Ebeveynlik, toplumsal yapılar ve dijital dünya arasındaki o ince çizgide, Jamie'nin çığlığı hala kulağımda çınlıyor. Çünkü belki de en büyük soru şu: Bu sessizliğe ne kadar daha kulak vereceğiz?

Dijital Dünyada Özsaygı ve Gençlik Kimliği

Sosyal medya, gençlerin kimliklerini şekillendiren bir platform olarak hem onlara büyük bir özgürlük alanı sunuyor hem de onları derin bir boşluğa çekiyor. Araştırmalar, sosyal medyanın gençlerin özsaygısını dışsal onayla şekillendirdiğini ve bu durumun çoğu zaman kimlik krizlerine yol açtığını gösteriyor. Ancak Adolescence dizisi bu durumu yüzeysel bir şekilde işlemiyor. Jamie'nin hikayesi, sosyal medya ve siber zorbalık arasındaki ince çizgiyi, bireysel travmalarla harmanlıyor. Bu gençlik, dijital dünyada birer avatar olarak var olurken, gerçek dünyada kendilerini kaybediyor.

X kuşağının ebeveynleri, yalnızca "görülme" çabasını fark etmekle yetinirken, Z ve Alfa kuşağı bu sosyal medya kültürünün getirdiği "görünürlük" ihtiyacının bir parçası olarak özsaygılarının dışsal onaylarla şekillendiği bir dünyada yaşamaktadır.

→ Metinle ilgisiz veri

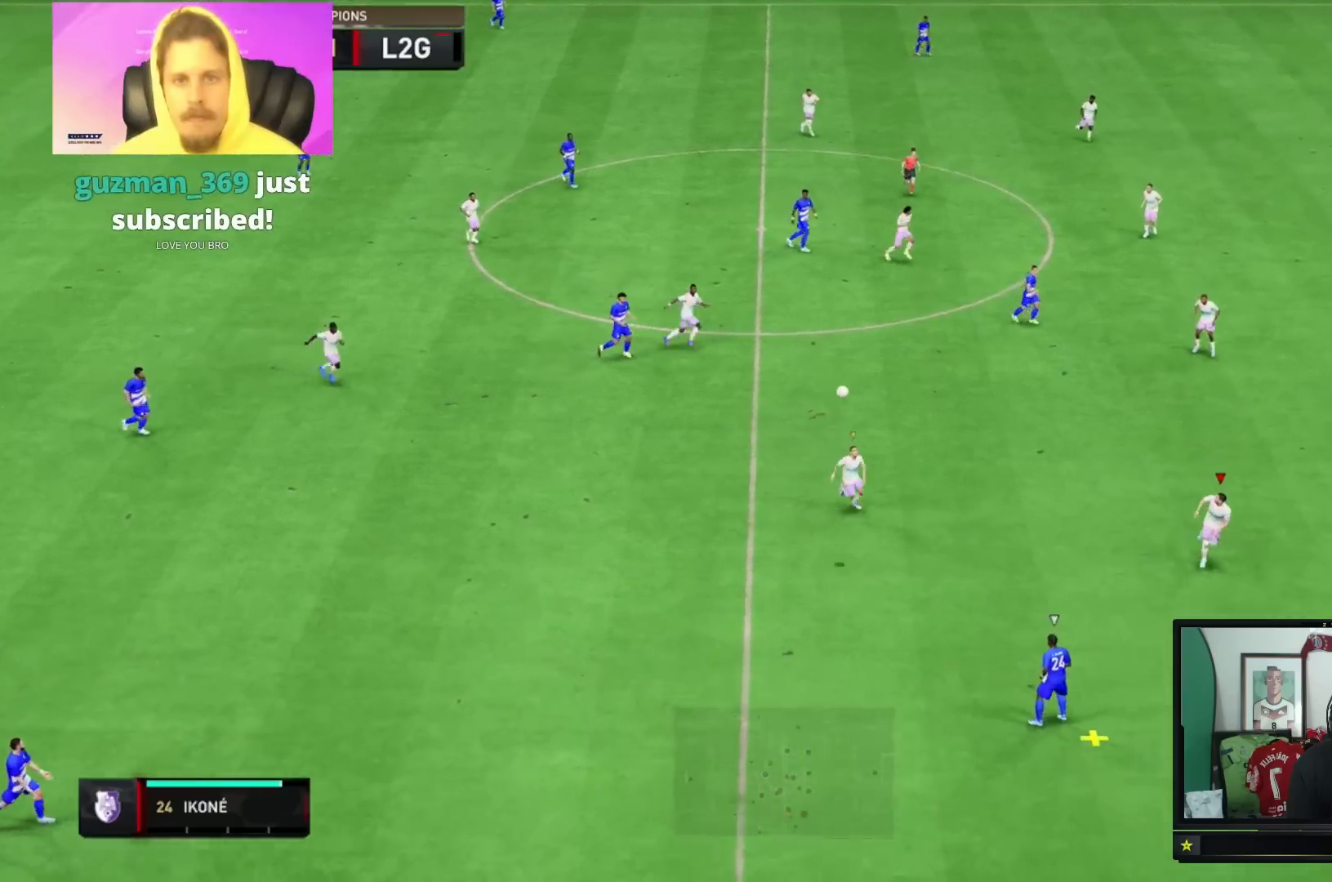
{"buttons": ["R2"], "left_stick": "down", "right_stick": "center", "events": []}
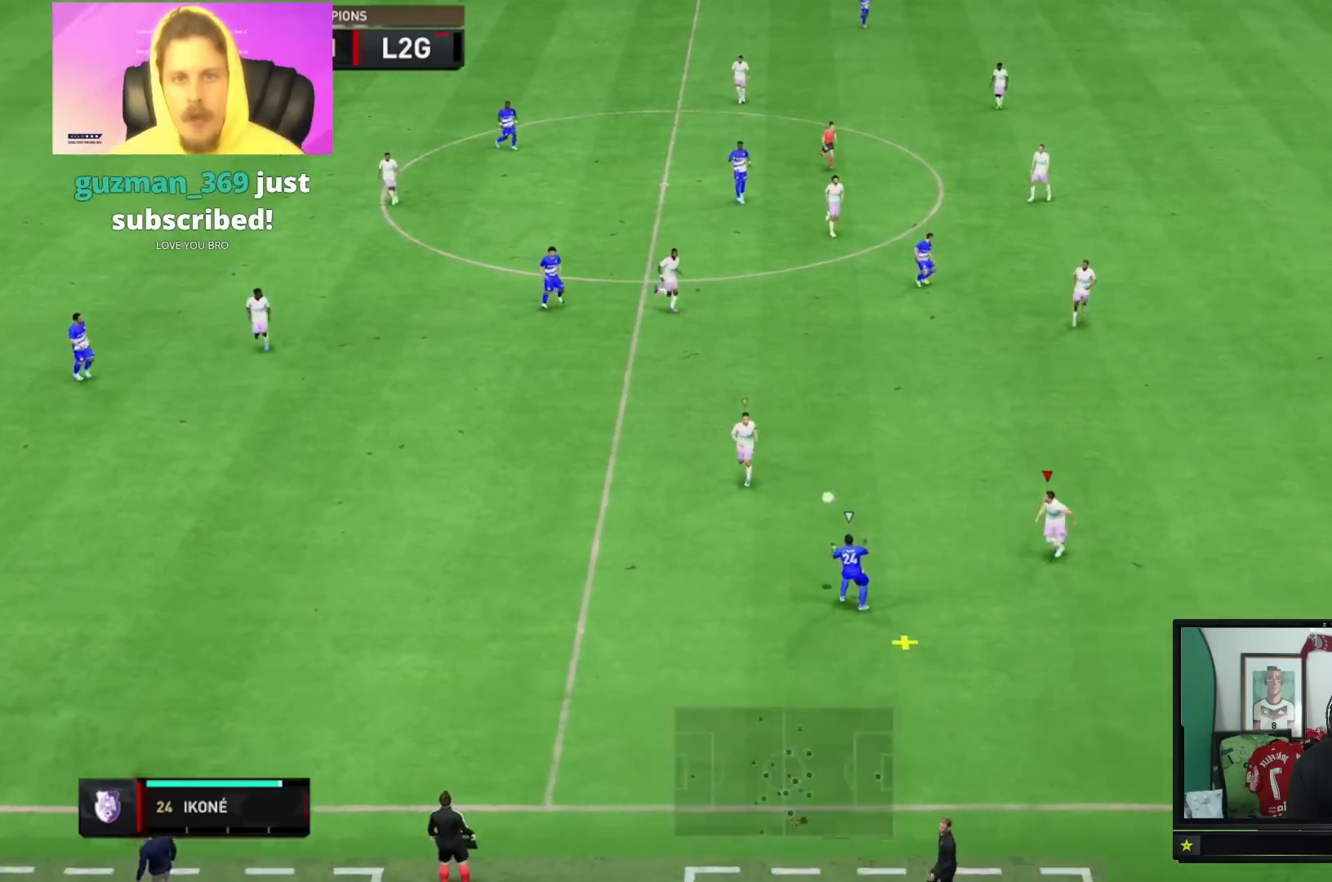
{"buttons": ["L2", "R2"], "left_stick": "down-left", "right_stick": "center", "events": [[217, "L2", "down"], [217, "R2", "up"], [317, "left_stick", "down-left"], [350, "R2", "down"]]}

Jamie'nin içsel dünyasındaki çatlaklar, işte tam da bu dışsal kimliklerin çatlamasıyla şekillenir. Adolescence, bir toplumsal incelemeden çok daha fazlasıdır; kuşaklar arası bir savaşı, duygusal bağların kopmaya başladığı ve çocukların kendilerini yalnız hissettikleri bir dünyada, her sessizliğin bir çığlığa dönüşmesini resmediyor. Jamie'nin hikayesi, kuşakların yalnızca birer geçiş aracı değil, aynı zamanda birer travma alanı olarak nasıl işlediğini gösteriyor. Bu sessizlik, yalnızca bireysel değil, toplumsal yapılar ve dijital dünyadaki varlığımızla şekillenen bir çığlıktır.

Ancak belki de en büyük soru şu: Bu sessizliğe ne kadar daha kulak vereceğiz? Gelecekte, bu çığlığı duyabilen bir toplum inşa edebilir miyiz? Kuşaklar arası anlayış ve dijital dünyadaki bağların yeniden şekillenmesi, belki de bu sorunun cevabını arayabileceğimiz ilk adım olacaktır.